Even so, the National Assessment of Educational Progress showed that fourth- and eighth-grade students posted their highest scores to date in math since 1990. Reading was a different story. Only one-third of all students demonstrated proficient, or higher, levels in reading.


There were some small achievements, however.


Overall, the ability of fourth-graders to read informational text and literature was unchanged from 2009, the last time reading was assessed. Notable, though, is that when broken out into groups that were either not eligible for free lunch or were eligible for reduced or free lunch, the fourth-graders scored two hard-won points higher than in 2009.


The eighth-graders also scored one to two points higher this year than in 2009, with lower performing, low income, and racial and ethnic group students making slightly greater gains overall since 1992.


But even these tiny gains are worth celebrating because getting students to read well is such a major struggle involving many factors both at home and in the classroom.


First, we know that the educational attainment level of public school students’ parents and their assistance in ensuring their kids’ academic success play the biggest roles. But not all well-educated parents spend time reading to or with their young children or consistently model reading for pleasure at home. And many parents who have the desire to support their children have little to offer when challenging literature is part of a student’s homework.


While math is usually accessible to most parents at the elementary grade level, countless parents have difficulty helping their students with reading-based tasks—a challenge compounded by the erratic way in which students from homes where more than one language is spoken are treated when it comes to English-language instruction.


This past February, a national network of more than 250 private and public funding organizations called Grantmakers for Education released “Investing in Our Next Generation,” a report noting that more than one in 10 pre-kindergarten to 12th-grade students in the U.S.—more than 5.3 million—are classified as English Language Learners.


This is the most rapidly growing group of students in our nation’s schools, 75 percent of whom, at the elementary school level, are either second-generation or third-generation U.S. citizens. Many of them are enrolled in suburban and rural school districts that have little experience educating English Language Learners. Regardless of their geography, the students are instructed through a hodgepodge of second-language programs ranging from English immersion to all-day instruction in the student’s native language, and nearly everything in between.

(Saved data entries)
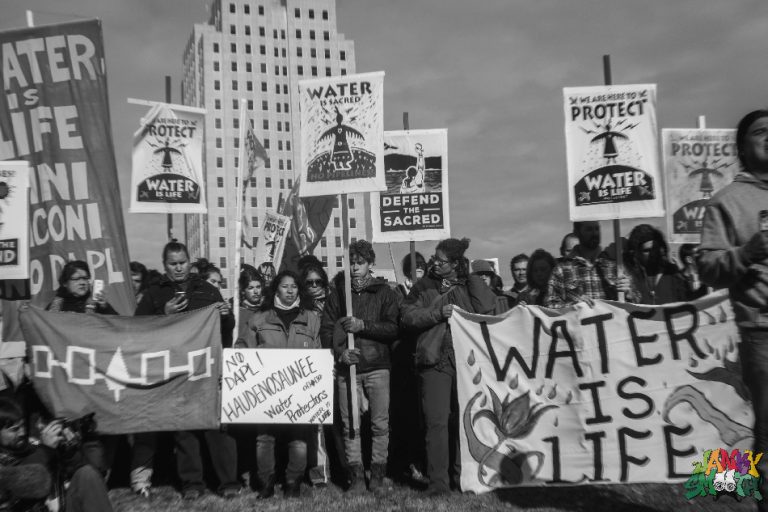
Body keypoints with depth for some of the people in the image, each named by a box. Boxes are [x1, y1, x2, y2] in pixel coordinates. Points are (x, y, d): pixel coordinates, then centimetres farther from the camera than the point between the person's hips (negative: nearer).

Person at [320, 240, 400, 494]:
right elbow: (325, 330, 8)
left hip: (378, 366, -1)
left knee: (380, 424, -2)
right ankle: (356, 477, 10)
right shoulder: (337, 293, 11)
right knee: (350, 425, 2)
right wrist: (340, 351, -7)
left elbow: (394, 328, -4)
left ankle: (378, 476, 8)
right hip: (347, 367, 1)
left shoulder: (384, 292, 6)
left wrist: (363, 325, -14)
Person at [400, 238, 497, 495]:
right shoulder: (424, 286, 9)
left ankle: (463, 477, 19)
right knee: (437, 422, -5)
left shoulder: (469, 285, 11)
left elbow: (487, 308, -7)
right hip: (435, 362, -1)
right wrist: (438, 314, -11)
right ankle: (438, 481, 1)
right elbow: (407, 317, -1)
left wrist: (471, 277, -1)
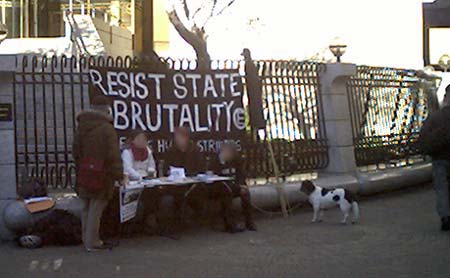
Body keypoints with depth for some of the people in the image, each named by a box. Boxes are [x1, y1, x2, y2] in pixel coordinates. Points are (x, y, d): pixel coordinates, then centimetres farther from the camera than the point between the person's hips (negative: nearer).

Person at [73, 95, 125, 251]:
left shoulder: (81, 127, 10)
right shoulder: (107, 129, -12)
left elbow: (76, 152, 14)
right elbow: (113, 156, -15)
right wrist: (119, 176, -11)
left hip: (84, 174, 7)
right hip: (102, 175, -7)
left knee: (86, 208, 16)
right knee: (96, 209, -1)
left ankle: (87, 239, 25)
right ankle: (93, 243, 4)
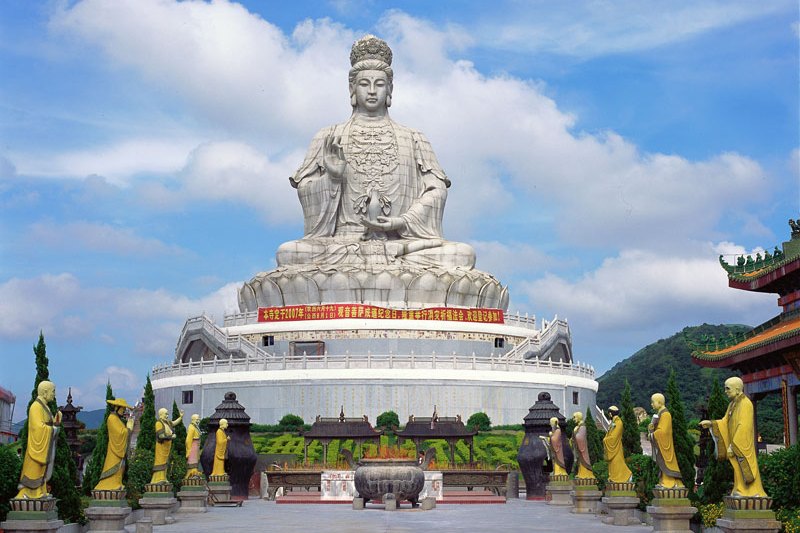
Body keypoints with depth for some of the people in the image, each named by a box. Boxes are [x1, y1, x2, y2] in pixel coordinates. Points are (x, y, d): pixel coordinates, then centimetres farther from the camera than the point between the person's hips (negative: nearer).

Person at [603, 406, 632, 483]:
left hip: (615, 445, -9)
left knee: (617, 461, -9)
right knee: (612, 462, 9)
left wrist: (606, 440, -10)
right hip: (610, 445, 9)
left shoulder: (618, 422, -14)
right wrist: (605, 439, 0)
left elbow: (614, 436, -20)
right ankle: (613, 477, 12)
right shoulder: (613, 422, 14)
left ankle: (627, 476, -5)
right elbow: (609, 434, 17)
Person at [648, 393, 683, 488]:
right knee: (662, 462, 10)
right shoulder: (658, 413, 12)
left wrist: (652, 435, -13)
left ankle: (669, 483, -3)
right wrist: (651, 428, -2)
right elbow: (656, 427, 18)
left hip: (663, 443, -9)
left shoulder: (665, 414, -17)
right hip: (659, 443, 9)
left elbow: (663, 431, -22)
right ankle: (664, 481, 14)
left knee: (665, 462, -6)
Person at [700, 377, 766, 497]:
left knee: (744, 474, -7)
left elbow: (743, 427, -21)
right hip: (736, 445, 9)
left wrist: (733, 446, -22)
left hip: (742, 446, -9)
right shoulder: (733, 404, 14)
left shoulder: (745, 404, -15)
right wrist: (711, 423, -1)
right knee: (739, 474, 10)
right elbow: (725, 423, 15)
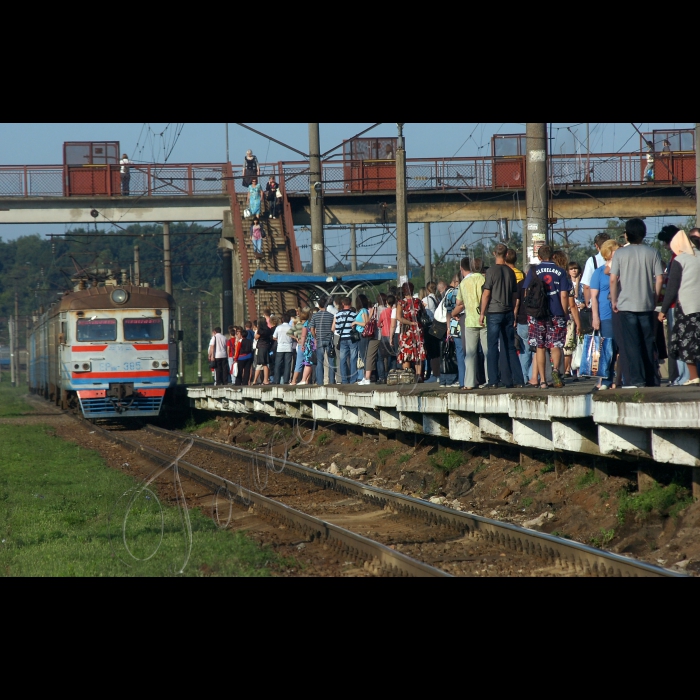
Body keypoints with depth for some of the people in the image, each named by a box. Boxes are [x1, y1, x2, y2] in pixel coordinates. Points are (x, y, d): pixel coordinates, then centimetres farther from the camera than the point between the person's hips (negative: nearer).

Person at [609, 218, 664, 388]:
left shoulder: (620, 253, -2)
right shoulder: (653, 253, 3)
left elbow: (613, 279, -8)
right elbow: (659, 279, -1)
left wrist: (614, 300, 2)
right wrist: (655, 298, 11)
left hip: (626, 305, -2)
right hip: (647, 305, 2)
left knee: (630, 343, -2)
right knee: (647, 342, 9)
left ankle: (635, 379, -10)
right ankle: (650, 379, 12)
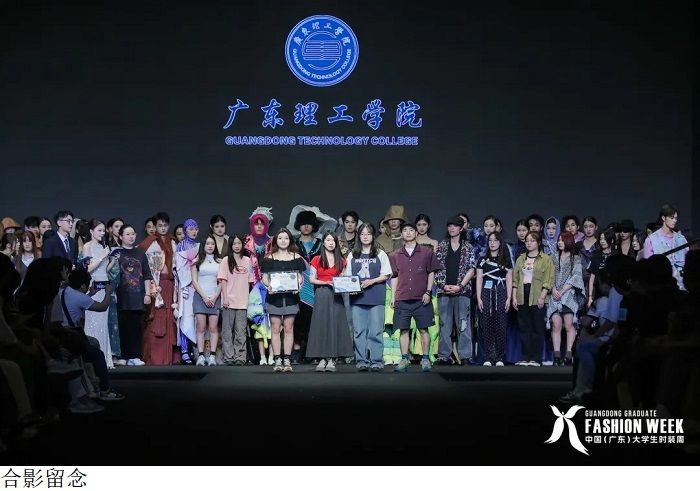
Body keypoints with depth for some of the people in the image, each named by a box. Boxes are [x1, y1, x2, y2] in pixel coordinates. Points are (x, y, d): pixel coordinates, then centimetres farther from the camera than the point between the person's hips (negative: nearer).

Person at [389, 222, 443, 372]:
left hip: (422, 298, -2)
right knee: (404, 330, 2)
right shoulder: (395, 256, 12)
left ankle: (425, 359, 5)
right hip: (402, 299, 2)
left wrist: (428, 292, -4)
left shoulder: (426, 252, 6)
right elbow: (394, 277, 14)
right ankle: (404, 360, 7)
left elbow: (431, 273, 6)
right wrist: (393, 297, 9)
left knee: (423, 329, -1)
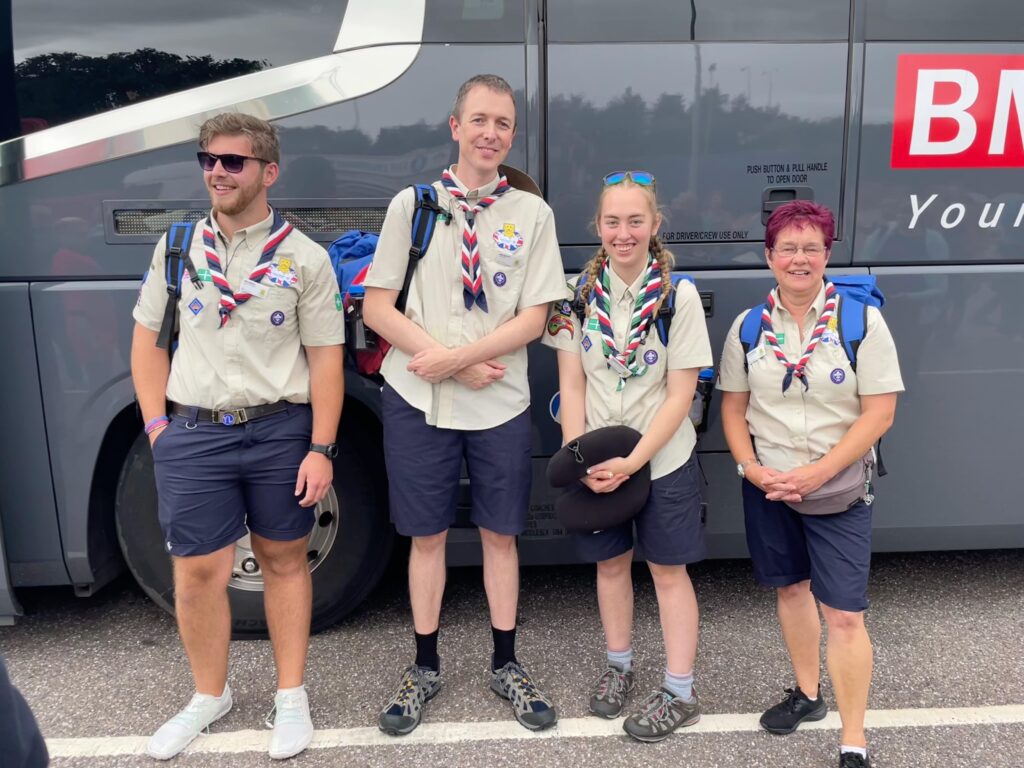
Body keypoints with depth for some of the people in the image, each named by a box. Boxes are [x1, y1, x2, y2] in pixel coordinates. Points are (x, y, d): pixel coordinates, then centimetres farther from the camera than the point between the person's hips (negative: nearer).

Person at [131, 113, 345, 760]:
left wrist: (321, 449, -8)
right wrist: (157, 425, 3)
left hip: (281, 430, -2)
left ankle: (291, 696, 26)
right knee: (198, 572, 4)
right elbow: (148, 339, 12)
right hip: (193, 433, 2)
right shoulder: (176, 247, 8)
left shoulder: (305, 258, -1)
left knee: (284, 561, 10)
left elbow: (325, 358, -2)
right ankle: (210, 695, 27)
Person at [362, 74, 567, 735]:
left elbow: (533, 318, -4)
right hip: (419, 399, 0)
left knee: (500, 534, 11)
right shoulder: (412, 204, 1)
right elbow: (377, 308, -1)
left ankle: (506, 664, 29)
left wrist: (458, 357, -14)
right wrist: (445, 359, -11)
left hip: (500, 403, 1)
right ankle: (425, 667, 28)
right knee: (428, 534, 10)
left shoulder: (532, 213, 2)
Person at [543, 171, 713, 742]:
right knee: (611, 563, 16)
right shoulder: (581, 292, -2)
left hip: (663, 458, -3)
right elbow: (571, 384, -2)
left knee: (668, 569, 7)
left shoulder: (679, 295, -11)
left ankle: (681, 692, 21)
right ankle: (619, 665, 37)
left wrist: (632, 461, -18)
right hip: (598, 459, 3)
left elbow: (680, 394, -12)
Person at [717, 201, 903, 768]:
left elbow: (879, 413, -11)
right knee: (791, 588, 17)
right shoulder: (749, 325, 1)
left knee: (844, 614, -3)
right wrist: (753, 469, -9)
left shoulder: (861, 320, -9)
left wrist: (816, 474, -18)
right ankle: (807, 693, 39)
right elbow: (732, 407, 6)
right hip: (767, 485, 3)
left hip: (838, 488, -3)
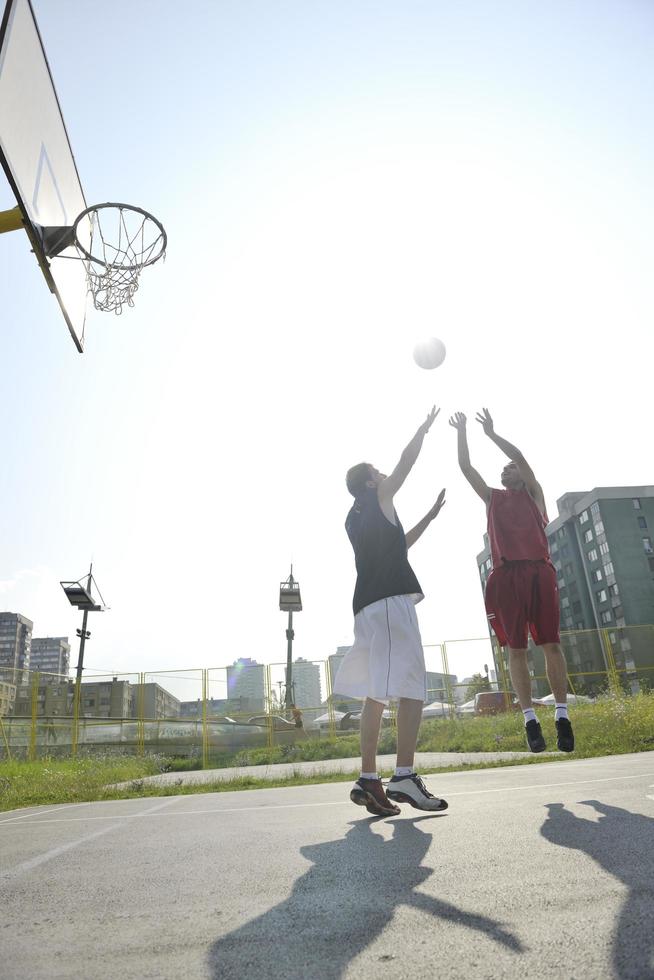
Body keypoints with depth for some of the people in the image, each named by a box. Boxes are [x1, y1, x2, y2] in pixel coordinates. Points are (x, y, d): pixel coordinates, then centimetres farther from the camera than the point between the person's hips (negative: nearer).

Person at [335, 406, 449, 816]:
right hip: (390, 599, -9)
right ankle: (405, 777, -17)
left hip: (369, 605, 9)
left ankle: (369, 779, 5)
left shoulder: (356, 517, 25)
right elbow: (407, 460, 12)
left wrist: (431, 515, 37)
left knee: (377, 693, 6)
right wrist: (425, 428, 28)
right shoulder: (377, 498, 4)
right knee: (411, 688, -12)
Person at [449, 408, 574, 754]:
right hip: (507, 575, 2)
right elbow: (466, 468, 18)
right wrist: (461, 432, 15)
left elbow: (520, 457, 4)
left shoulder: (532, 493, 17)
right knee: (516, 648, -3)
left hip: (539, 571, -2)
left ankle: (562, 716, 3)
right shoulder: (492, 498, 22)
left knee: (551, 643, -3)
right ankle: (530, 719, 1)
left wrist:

| WHAT THIS EXERCISE ASKS |
A – According to the article on student reading scores, why are even the tiny gains in reading worth celebrating? Answer in one to three sentences.
B – List every group of students that the article on reading scores says made slightly greater gains overall since 1992.
C – Extend the article on student reading scores, picking up after its final sentence.

| YOUR WRITTEN ANSWERS |
A – Even tiny gains are worth celebrating because getting students to read well is a major struggle. Many factors, both at home and in the classroom, are involved.

B –
- Lower performing students
- Low income students
- Racial and ethnic group students

C –
Mainstream reading instruction is no better in terms of consistency. It’s not much of an exaggeration to say that there are thousands of different ways that reading is taught in schools across this country. In any given school building, there are a number of different teaching philosophies and methods used to teach reading, usually in addition to a packaged schoolwide literacy program.


Although nearly every state has adopted the Common Core State Standards for English, language arts and literacy, there are no best-practice benchmarks for teaching them. When educational philosophy began emphasizing the needs of individual students instead of basing classwide instruction on expectations of how pupils should be able to perform at a given grade level, it became understood that there are many ways children learn to read—and that it’s OK to have as many methods of teaching them.


In many teacher preparation programs, only educators who are aiming to go into schools as reading specialists get more in-depth teaching instruction than the everything-but-the-kitchen-sink literacy methods courses that regular classroom teachers take.


Hopefully this disorganized approach to teaching reading will soon gain some focus. During a news conference to discuss these just-released scores, officials from the National Center for Education Statistics said that because there is no substantive body of evidence on what actually increases reading scores, they took on the research project. It is under way and expected to be completed in 2015.


The results can’t come soon enough. Amazingly, reading is holding its own despite the many challenges public schools are up against. But though we should appreciate the steady performance, there’s definitely opportunity for improvement.